Context and market signals
The quarter’s upside was driven by siding activity, which helped lift margins and enabled management to increase full-year guidance. Multiple brokers responded with higher targets, reflecting improved near-term earnings visibility. However, the elevated P/E multiple highlights a tension between operational momentum and valuation.
Risks and uncertainties
- Valuation risk - The company is trading at a P/E of 65.02, which the analysis identifies as high compared with its Fair Value; this suggests downside risk if earnings fail to keep pace with expectations.

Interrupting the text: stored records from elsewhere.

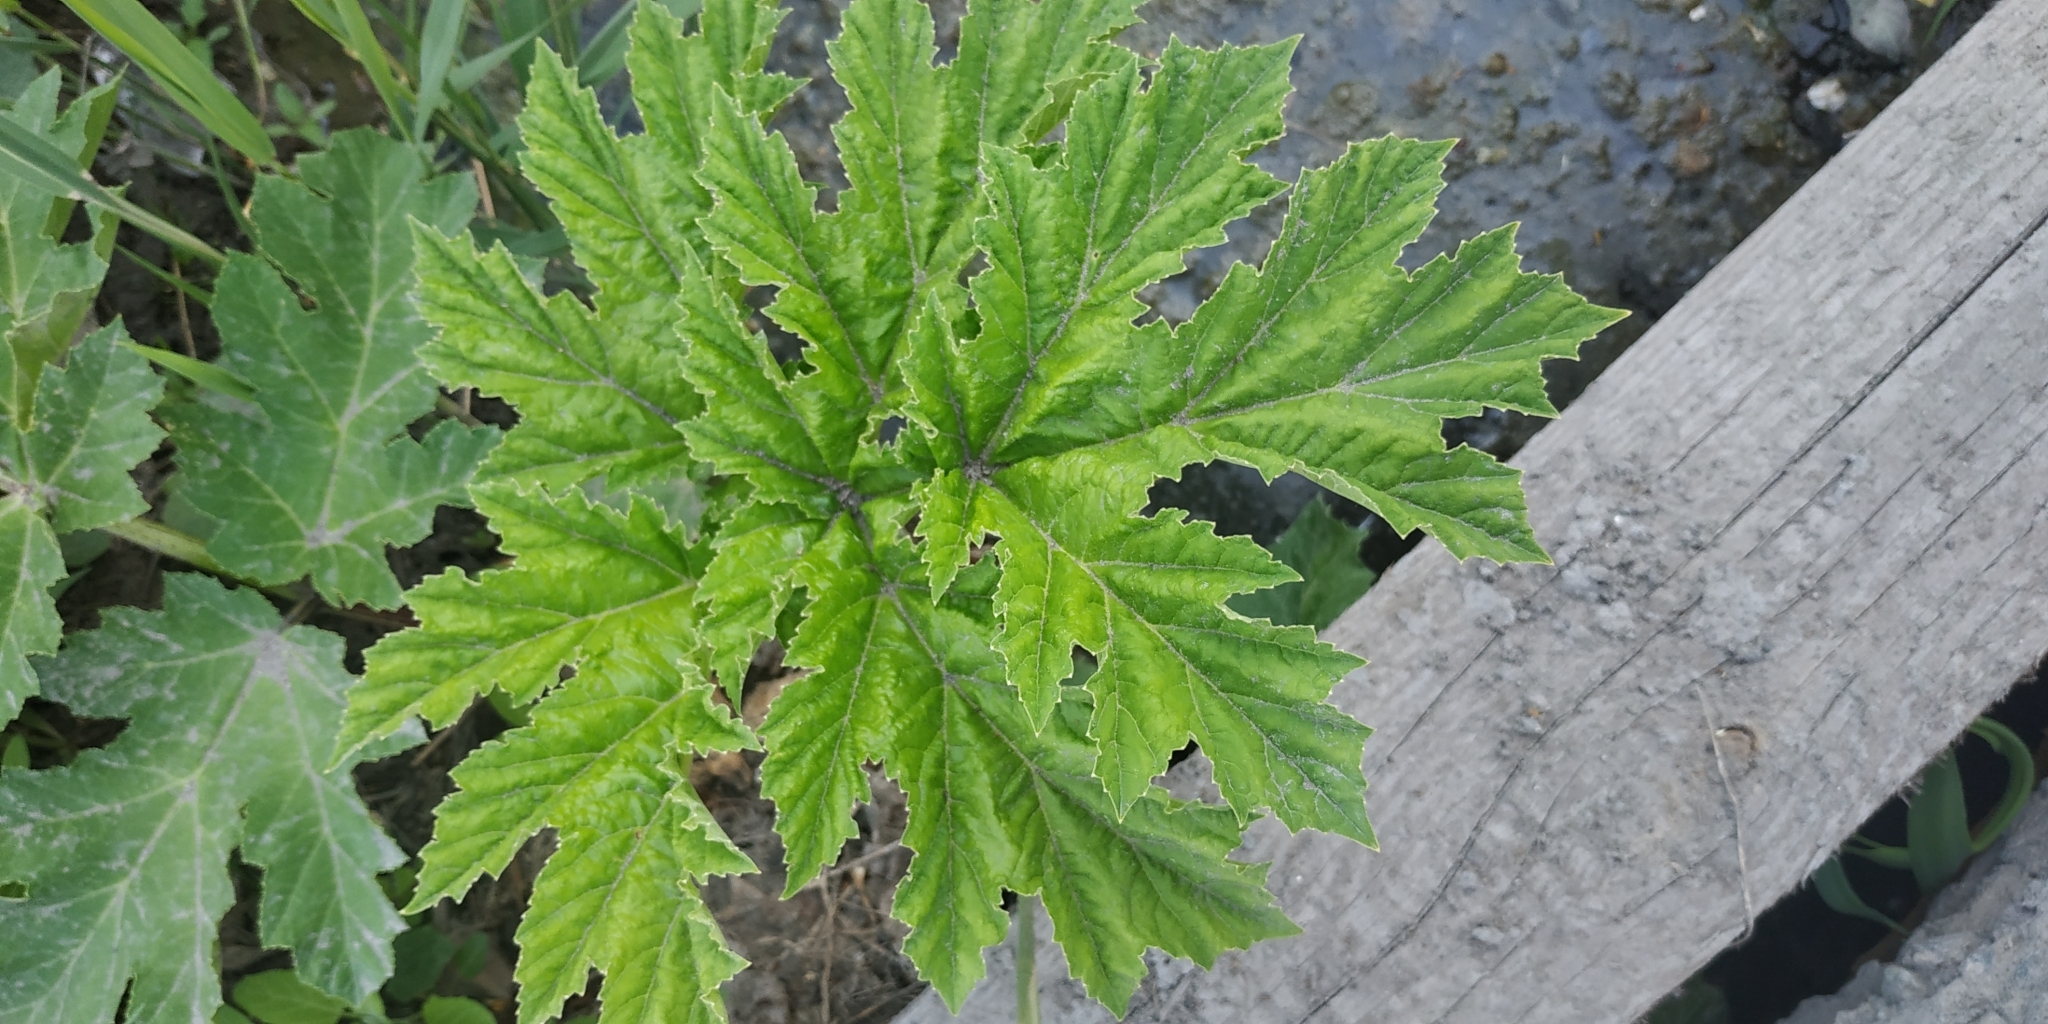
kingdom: Plantae
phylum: Tracheophyta
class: Magnoliopsida
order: Apiales
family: Apiaceae
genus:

- Concentration of margin drivers - The quarterly margin beat was notably "driven by siding," indicating that performance concentrated in a single product category could introduce variability if that segment slows.
- Guidance reliance - While management raised guidance for fiscal 2026, changes to market demand or input-cost dynamics could affect the company’s ability to sustain the upgraded outlook.
Investors and industry observers will likely monitor subsequent quarterly updates for confirmation that the siding-driven margin strength is durable and that the company can convert upgraded guidance into realized results.